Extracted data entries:
-*-*-

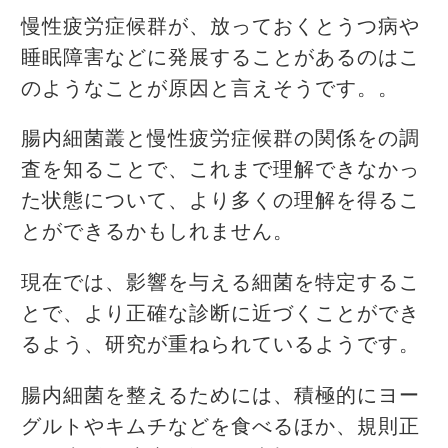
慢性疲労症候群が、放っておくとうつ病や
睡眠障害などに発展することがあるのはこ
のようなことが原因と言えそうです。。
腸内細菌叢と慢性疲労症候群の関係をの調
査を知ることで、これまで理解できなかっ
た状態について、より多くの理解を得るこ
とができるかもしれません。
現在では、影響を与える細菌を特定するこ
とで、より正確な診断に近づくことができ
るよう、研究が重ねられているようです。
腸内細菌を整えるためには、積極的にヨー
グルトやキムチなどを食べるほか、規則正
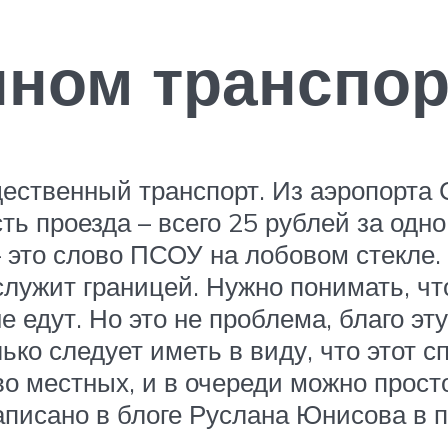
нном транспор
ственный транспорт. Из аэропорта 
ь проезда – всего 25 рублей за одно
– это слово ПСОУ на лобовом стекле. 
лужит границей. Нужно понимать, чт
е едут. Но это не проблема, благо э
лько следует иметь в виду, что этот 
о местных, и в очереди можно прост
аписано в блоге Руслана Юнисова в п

-*-*-

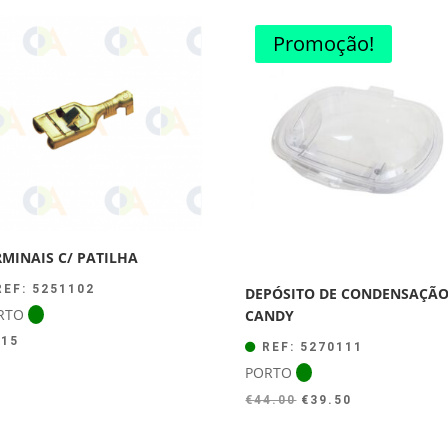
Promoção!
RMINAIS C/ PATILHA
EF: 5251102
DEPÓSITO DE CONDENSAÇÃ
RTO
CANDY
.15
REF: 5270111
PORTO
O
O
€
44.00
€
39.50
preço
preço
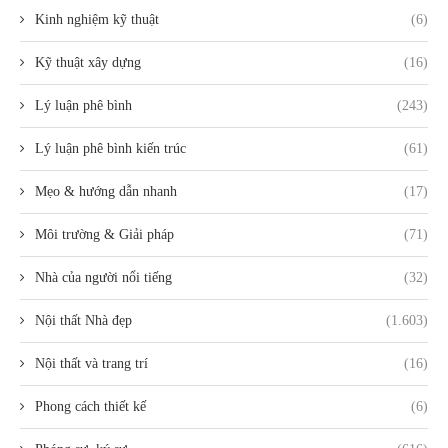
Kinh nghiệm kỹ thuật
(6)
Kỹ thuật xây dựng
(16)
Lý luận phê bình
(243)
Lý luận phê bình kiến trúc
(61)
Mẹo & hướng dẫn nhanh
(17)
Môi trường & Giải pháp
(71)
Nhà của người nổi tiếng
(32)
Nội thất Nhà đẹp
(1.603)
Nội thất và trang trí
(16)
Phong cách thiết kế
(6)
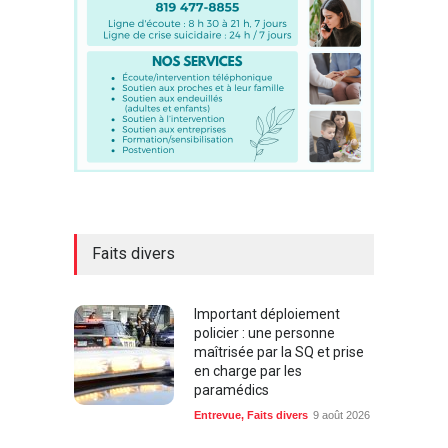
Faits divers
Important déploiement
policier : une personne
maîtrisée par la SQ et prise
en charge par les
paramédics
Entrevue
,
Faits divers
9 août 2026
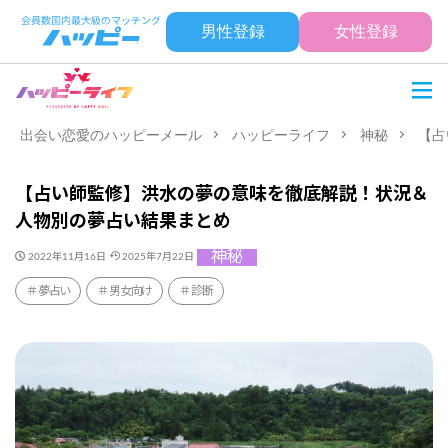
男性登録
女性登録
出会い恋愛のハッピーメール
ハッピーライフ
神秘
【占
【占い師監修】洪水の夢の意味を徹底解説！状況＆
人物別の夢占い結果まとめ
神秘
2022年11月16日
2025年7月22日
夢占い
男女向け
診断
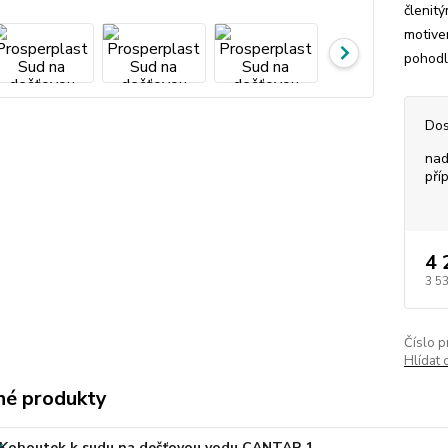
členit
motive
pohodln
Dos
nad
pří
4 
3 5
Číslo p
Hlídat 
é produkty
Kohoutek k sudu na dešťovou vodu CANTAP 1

-*-*-

What you should do> Revise the part of the material that opens with the line containing "нном транспор" and closes with the line containing "аписано в блоге Руслана Юнисова в п", changing "рублей" to "долларов" and leaving everything else as it stands.

Answer below>
нном транспор
ственный транспорт. Из аэропорта 
ь проезда – всего 25 долларов за одно
– это слово ПСОУ на лобовом стекле. 
лужит границей. Нужно понимать, чт
е едут. Но это не проблема, благо э
лько следует иметь в виду, что этот 
о местных, и в очереди можно прост
аписано в блоге Руслана Юнисова в п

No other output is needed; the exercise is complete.